The larynx is the covering of the windpipe. Its main function is to close when we swallow or vomit so that we do not choke to death while we are eating or when the body finds it necessary to eliminate substances from the stomach. Its other functions include providing the body with breath compression when internal pressure is needed, say during childbirth or heavy physical work. Since singing does not fit into the category of primitive functions, we can deduce that the larynx was not created for singing. However, since the mechanism is set up the way it is, speech and song were inevitable developments.

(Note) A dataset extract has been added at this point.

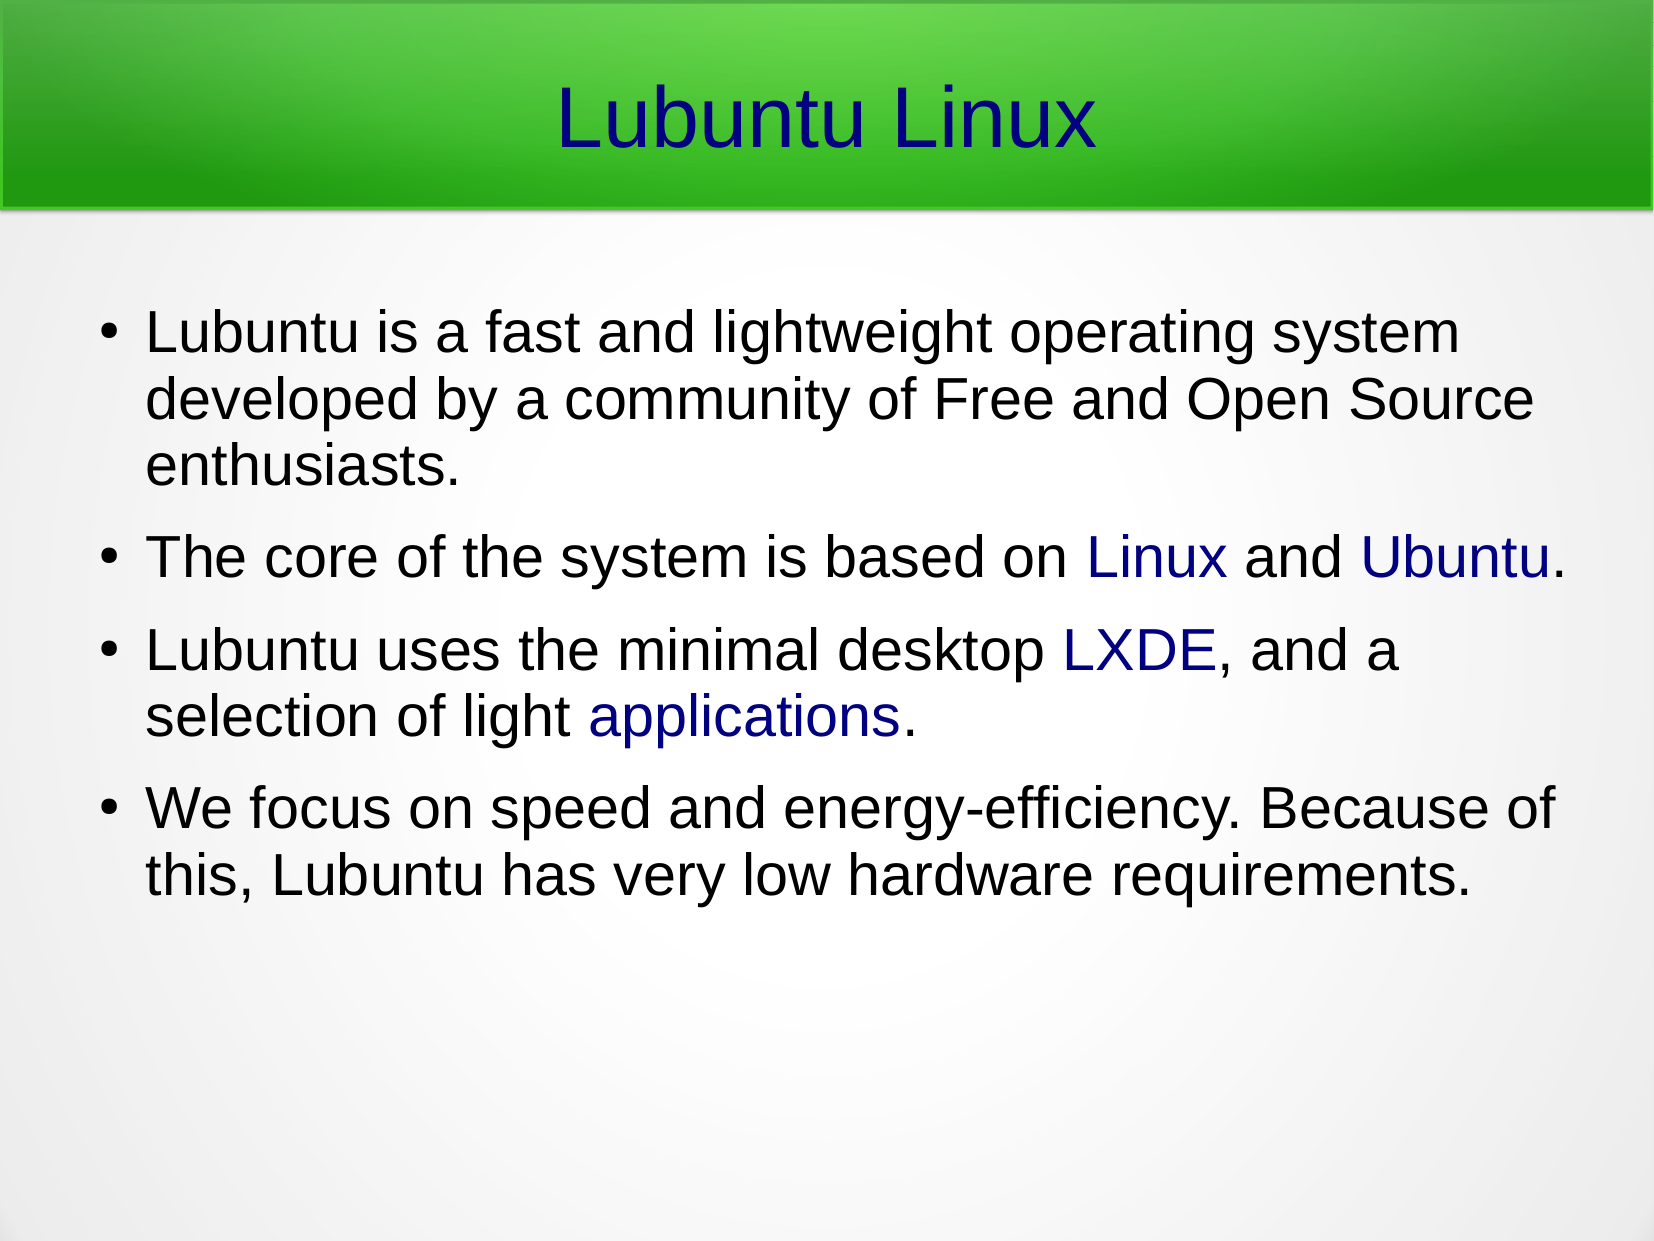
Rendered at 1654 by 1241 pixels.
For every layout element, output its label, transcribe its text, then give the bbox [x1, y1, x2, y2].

list Lubuntu is a fast and lightweight operating system developed by a community of Free and Open Source enthusiasts. The core of the system is based on Linux and Ubuntu. Lubuntu uses the minimal desktop LXDE, and a selection of light applications. We focus on speed and energy-efficiency. Because of this, Lubuntu has very low hardware requirements. [82, 299, 1571, 1019]
title Lubuntu Linux [82, 47, 1571, 189]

Now, what exactly is the larynx and how does it make all those incredible sounds? Well, the larynx is composed of many parts. There are three main carilage parts (the thyroid, the cicoid and the arytonoids) which are connected by ligaments, membranes and muscles to make up the framework of the structure of the larynx. This structure serves as a protection for the very vulnerable mechanism that houses the vocal folds and the most delicate membranes. The thyroid cartilage (what we call the Adam's apple) is directly in front of the thyroid gland. It is the largest of the three cartilages and serves as a protective shield. Below that is the cricoid, a circular piece of cartilage that forms the top ring of the trachea. The arytenoids are paired cartilages that, along with the cricoid, swivel, tense, relax and generally move the vocal folds during the process of phonation.
It seems almost miraculous to me that this process, together with maybe 3/8 of an inch of vacal fold in a woman and at most 1/2 inch in a man, can produce singers of such magnitude and skill that we flock to hear them sing. As you can see, the source of the sound is quite different than we earlier assumed. The fact is that sound does not come from the mouth, it comes through the mouth. The larynx is the source and the pharynx (the cavity directly above the larynx), the mouth and the nasal passages act as resonant chambers to amplify sound as it leaves the body.

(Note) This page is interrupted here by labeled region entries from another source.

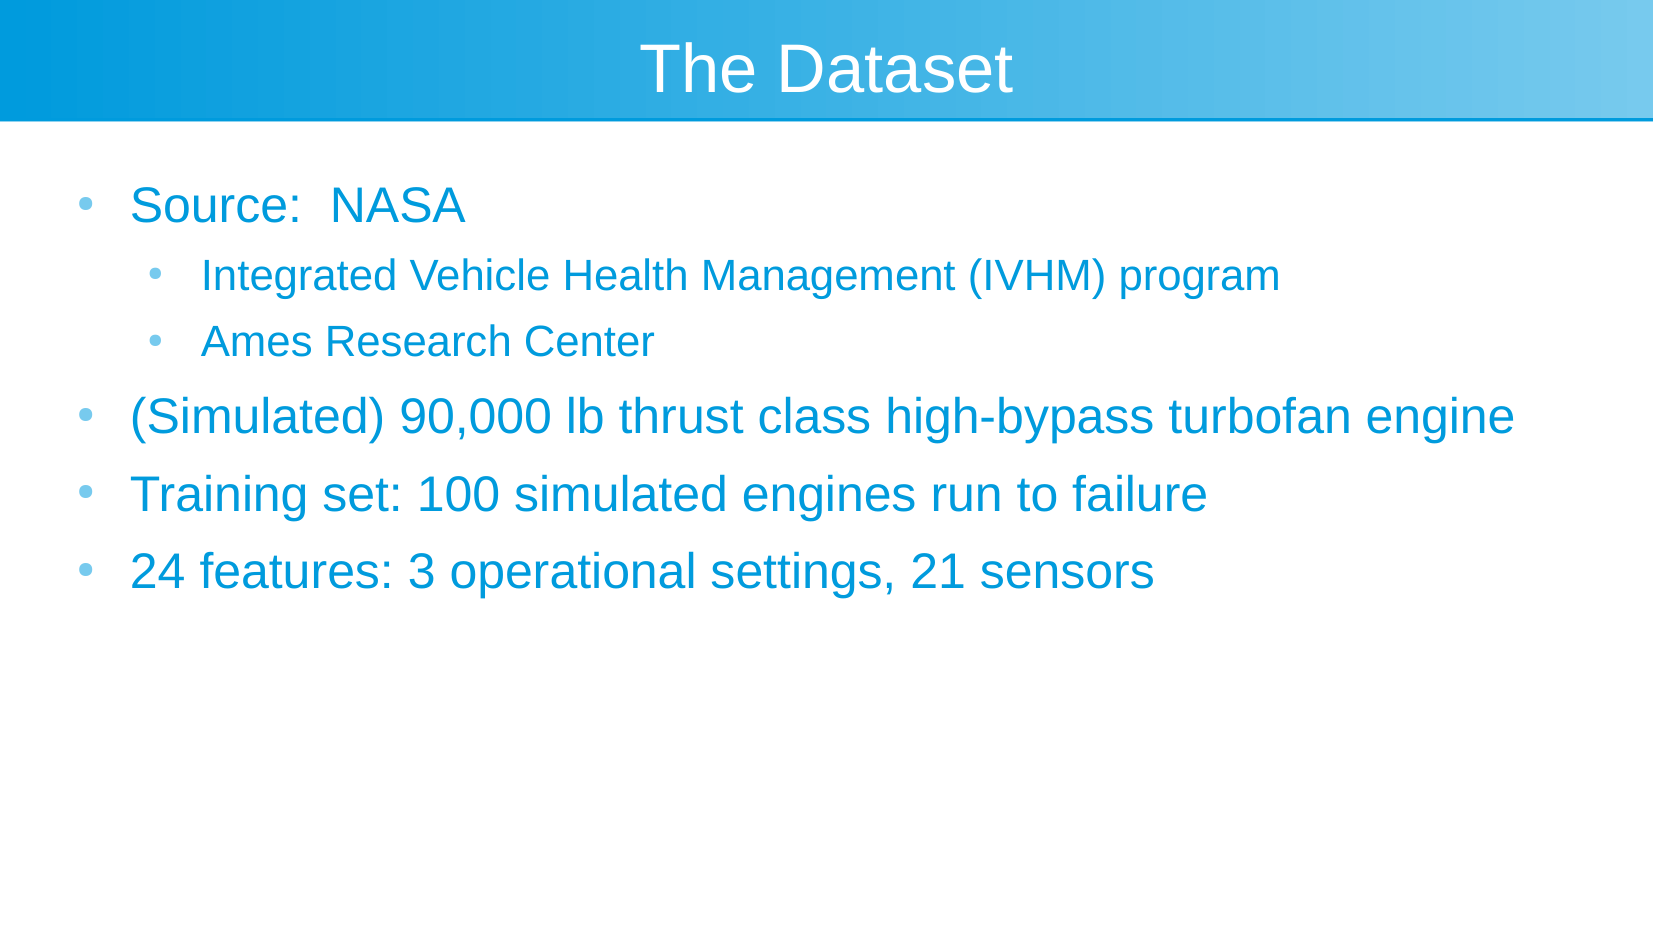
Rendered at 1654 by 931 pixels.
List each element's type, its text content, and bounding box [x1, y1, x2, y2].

title The Dataset [59, 29, 1595, 108]
list Source: NASA Integrated Vehicle Health Management (IVHM) program Ames Research Center (Simulated) 90,000 lb thrust class high-bypass turbofan engine Training set: 100 simulated engines run to failure 24 features: 3 operational settings, 21 sensors [59, 177, 1595, 768]
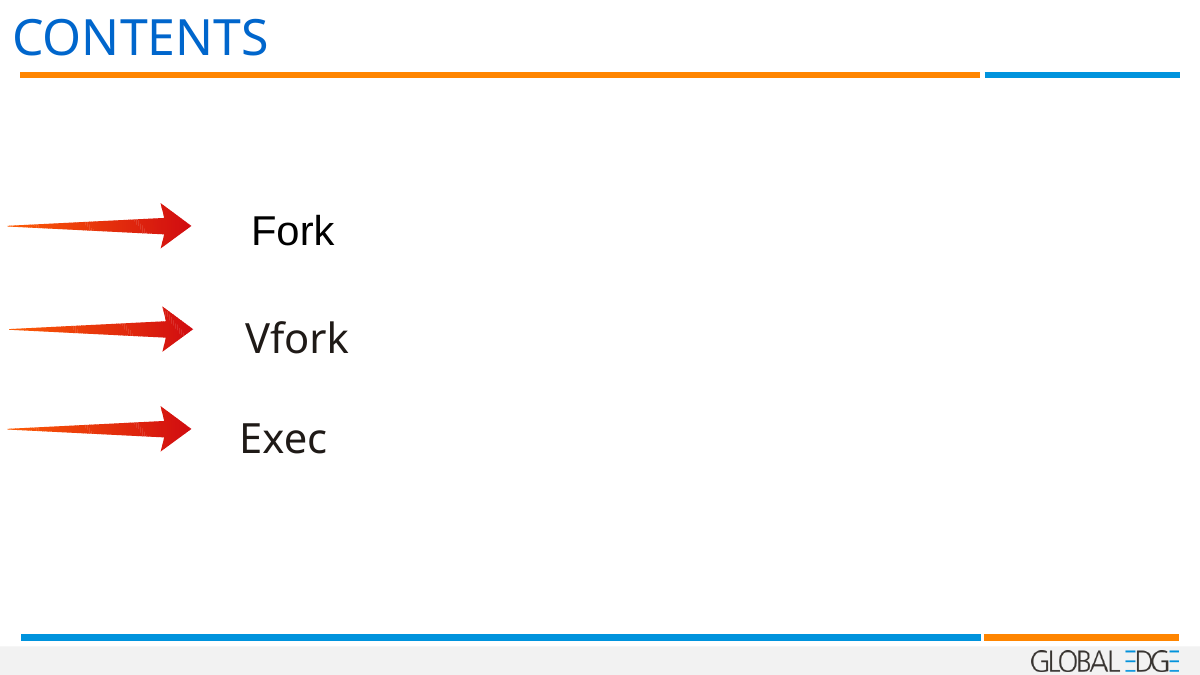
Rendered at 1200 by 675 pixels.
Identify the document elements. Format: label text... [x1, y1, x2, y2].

Much of the process of training a singer has to do with teaching a person to gain control of these intricate structures. A singer must be able to direct his or her instrument accurately and automatically. The physical process must be a continuous one in much the same way that dancing or sports requires. Controlling the larynx automatically will allow you to concentrate more on the quality of the sound being produced.
That is all for now. See you next month!